Count 1,   nine months' imprisonment;

Count 2,   15 months' imprisonment;

Count 3,   three years' imprisonment;

Count 4,   five years' imprisonment;

Count 5,   four years' imprisonment.

  1. Those sentences postulate a finding that following conviction on counts 1 and 2 the respondent falls to be sentenced as a serious sexual offender.

  1. I would also propose that three months of the sentence imposed on count 2 and six months of the sentence imposed on count 5 be served cumulatively upon each other and upon the sentence imposed on count 4, the sentences otherwise to be served concurrently.  This would make for a total effective sentence of five years and nine months and I would further propose that a non-parole period of three years be fixed.  In so proposing, I have had regard to the principle of double jeopardy as it relates to appeals of this character.

  1. In addition to other relevant matters, those sentences reflect, as to counts 4 and 5, the seriousness of the buggery and the oral penile penetration to ejaculation of a young child by an adult relative with penetration lasting several minutes.  The child was occasioned pain and was warned against disclosure on each occasion.

  1. I would propose that the appeal be allowed and the respondent be re-sentenced accordingly.

BROOKING, J.A.: 

  1. I agree.

HEDIGAN, A.J.A.: 

  1. I also agree.

PHILLIPS, C.J.: 

  1. The orders of the Court are:

The appeal of the Acting Director of Public Prosecutions for the State of Victoria is allowed, the sentence imposed on the respondent in the court below is quashed and in lieu thereof he is sentenced as follows:

Count 1        -         nine months' imprisonment;

Count 2        -         15 months' imprisonment;

Count 3        -         three years' imprisonment;

Count 4        -         five years' imprisonment;

Count 5        -         four years' imprisonment.

The Court indicates that for counts 3, 4 and 5 the respondent fell to be sentenced as a serious sexual offender.  The Court directs that three months of the sentence on count 2 and six months of the sentence on count 5 be served cumulatively upon each other and cumulatively upon the sentence imposed on count 4, the sentences on counts 3 and 4 to be served concurrently, making for a total effective sentence of five years and nine months.  The Court fixes a non-parole period of three years.

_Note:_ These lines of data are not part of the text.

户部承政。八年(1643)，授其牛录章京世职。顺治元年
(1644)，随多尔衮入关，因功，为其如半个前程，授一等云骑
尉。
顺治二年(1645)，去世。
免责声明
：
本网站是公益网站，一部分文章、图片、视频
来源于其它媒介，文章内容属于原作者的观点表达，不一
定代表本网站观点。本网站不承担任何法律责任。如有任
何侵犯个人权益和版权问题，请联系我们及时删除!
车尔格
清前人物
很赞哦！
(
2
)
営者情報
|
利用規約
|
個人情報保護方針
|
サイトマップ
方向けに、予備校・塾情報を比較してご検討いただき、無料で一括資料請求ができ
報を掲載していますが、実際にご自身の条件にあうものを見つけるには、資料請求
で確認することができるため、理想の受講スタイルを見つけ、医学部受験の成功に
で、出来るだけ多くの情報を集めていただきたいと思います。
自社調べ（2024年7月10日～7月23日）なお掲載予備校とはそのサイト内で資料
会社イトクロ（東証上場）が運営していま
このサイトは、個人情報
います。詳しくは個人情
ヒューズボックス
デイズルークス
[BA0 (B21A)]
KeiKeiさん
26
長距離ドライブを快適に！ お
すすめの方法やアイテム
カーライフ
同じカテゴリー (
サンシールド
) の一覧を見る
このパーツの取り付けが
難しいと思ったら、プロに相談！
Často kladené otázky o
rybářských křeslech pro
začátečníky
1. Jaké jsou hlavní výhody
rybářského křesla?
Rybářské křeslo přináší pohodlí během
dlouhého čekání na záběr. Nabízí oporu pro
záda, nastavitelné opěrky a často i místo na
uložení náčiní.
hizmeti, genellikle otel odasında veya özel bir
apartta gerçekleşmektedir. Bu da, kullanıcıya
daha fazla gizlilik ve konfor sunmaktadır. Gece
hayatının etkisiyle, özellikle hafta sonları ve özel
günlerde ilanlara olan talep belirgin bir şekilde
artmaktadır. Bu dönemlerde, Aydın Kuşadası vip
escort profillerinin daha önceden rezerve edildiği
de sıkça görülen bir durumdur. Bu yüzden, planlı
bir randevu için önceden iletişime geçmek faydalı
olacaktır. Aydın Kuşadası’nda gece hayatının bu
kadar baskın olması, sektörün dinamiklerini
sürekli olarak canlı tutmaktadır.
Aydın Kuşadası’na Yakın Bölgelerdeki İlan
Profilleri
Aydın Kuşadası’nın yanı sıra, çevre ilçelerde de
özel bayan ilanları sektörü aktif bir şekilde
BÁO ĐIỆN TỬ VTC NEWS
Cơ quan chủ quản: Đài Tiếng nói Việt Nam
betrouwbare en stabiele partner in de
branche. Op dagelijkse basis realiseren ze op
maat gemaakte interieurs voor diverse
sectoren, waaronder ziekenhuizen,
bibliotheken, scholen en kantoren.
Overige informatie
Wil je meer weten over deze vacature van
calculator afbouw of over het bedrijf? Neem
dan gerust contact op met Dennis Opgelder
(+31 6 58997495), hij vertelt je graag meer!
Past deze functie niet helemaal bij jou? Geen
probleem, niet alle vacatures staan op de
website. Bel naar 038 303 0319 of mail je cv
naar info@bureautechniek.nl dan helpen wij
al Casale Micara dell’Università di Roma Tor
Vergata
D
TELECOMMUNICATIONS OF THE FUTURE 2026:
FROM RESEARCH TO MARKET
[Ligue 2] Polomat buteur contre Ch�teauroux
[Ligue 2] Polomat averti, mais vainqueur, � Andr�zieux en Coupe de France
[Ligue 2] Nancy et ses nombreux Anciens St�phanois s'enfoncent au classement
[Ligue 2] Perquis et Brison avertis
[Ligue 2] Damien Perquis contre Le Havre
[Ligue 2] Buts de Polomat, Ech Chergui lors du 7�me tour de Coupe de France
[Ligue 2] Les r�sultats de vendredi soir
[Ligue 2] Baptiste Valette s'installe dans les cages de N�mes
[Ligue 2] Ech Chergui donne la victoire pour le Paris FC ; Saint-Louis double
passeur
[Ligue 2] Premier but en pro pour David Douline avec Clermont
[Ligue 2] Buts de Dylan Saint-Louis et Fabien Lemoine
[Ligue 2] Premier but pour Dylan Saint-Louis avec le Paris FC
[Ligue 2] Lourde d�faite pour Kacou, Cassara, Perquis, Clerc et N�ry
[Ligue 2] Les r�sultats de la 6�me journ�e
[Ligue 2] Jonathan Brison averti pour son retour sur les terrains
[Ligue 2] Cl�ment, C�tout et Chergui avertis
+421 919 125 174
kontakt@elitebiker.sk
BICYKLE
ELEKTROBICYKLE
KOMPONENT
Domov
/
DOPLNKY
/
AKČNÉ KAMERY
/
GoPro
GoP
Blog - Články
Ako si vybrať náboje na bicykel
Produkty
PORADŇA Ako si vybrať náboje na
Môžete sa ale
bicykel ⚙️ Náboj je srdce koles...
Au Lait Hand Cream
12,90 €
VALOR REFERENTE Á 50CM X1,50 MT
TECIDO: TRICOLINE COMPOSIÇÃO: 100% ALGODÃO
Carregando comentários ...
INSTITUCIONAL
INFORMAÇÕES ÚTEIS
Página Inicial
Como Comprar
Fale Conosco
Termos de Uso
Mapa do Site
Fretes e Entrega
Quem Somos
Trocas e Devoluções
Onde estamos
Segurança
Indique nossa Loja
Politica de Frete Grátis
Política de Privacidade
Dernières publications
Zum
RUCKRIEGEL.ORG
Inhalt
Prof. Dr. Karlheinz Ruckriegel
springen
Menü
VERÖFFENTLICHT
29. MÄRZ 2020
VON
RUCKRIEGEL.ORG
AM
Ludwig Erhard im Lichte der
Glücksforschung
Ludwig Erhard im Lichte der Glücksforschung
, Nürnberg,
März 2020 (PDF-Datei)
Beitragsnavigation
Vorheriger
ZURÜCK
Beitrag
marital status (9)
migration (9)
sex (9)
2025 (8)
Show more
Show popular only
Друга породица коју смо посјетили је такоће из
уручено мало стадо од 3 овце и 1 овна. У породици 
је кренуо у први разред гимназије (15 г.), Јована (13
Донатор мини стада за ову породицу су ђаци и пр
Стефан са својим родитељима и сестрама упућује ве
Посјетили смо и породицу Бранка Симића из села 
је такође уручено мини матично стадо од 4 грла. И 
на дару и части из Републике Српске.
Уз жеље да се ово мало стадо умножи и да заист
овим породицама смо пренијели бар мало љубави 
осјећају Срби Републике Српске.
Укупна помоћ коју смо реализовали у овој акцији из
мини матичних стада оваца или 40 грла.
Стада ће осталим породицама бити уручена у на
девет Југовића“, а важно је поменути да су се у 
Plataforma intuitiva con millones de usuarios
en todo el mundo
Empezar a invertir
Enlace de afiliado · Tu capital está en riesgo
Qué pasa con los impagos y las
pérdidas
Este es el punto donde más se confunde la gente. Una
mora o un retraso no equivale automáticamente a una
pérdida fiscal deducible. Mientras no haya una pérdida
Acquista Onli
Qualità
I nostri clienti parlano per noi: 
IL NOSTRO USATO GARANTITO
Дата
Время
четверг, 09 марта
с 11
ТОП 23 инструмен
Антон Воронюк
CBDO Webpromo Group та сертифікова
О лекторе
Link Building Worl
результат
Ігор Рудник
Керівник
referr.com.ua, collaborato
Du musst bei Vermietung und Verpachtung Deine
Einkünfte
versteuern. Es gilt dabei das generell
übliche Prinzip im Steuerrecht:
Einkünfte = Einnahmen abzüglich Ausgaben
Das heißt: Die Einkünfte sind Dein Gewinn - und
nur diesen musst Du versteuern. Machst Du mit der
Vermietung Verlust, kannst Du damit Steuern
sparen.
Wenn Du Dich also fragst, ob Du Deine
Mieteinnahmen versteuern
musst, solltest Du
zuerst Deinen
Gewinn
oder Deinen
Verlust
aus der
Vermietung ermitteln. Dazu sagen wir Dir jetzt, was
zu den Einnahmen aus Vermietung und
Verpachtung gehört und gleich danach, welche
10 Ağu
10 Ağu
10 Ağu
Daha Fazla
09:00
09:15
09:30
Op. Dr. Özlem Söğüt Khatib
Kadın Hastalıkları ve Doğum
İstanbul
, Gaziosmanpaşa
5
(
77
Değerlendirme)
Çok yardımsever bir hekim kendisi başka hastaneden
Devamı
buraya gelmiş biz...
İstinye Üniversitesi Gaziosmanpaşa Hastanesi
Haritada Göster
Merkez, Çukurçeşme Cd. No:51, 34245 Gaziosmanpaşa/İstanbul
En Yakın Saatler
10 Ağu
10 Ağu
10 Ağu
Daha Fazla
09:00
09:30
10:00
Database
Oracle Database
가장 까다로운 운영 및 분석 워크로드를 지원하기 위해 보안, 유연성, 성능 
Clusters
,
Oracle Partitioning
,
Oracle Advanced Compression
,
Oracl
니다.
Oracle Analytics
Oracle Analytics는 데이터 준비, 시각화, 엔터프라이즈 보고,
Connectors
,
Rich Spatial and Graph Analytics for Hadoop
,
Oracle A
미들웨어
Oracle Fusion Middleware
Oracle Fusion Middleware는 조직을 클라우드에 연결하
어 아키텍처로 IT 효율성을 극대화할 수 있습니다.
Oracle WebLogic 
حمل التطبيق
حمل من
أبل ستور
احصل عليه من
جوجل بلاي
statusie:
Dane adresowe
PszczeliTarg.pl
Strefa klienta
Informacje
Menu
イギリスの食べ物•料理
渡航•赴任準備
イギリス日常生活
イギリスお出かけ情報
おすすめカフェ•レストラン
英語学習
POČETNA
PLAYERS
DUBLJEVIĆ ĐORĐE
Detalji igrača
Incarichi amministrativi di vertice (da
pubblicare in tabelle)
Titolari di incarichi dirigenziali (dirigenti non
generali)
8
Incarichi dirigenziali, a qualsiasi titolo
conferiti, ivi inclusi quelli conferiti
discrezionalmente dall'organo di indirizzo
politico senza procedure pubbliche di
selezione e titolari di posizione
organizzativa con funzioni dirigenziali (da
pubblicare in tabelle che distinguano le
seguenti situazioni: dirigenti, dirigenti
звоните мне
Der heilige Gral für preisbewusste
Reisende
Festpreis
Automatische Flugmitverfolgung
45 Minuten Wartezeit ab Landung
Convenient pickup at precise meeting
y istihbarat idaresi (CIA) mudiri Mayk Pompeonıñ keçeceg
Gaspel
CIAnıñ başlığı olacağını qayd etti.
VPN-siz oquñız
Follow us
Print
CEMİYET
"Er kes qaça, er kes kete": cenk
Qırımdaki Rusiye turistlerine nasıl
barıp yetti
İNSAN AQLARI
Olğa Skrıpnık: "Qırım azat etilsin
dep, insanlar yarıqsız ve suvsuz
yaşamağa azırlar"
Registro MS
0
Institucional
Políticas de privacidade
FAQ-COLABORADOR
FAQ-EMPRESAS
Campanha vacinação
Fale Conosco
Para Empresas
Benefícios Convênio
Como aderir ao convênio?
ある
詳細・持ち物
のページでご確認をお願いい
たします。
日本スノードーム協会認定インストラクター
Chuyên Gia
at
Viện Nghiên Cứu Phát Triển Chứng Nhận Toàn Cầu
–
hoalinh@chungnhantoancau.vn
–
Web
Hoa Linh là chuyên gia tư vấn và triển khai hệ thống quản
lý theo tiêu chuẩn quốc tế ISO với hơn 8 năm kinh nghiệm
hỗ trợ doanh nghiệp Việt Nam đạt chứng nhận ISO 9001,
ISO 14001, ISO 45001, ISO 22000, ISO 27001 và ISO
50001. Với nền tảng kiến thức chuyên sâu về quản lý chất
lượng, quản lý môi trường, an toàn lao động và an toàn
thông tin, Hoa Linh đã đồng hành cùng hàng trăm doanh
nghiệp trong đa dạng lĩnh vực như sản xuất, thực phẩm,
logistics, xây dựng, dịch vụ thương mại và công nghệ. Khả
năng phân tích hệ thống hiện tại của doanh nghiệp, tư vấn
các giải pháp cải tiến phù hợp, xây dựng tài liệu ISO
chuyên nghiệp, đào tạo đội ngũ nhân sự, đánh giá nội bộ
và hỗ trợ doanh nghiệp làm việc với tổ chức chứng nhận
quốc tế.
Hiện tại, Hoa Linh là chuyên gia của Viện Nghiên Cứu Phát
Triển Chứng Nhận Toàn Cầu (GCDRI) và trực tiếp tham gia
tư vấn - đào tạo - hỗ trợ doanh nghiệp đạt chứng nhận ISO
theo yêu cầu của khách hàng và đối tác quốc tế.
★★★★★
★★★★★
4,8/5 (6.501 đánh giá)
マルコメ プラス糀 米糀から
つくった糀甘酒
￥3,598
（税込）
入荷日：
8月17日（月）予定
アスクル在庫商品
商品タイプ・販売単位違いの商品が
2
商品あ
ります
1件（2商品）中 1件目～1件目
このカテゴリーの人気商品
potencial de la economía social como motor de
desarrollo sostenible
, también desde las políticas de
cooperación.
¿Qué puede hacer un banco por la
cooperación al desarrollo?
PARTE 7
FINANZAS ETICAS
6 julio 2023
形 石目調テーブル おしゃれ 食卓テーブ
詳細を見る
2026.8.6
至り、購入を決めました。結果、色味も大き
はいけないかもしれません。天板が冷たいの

  1. The Court declares that the period of 139 days is the period of pre-sentence detention already served by the respondent as part of the said sentence and directs that the making of this declaration and its contents be entered in the records of the Court.

(Discussion ensued.)

PHILLIPS, C.J.: 

  1. We will grant the respondent a certificate under s.15(1) of the Appeal Costs Act.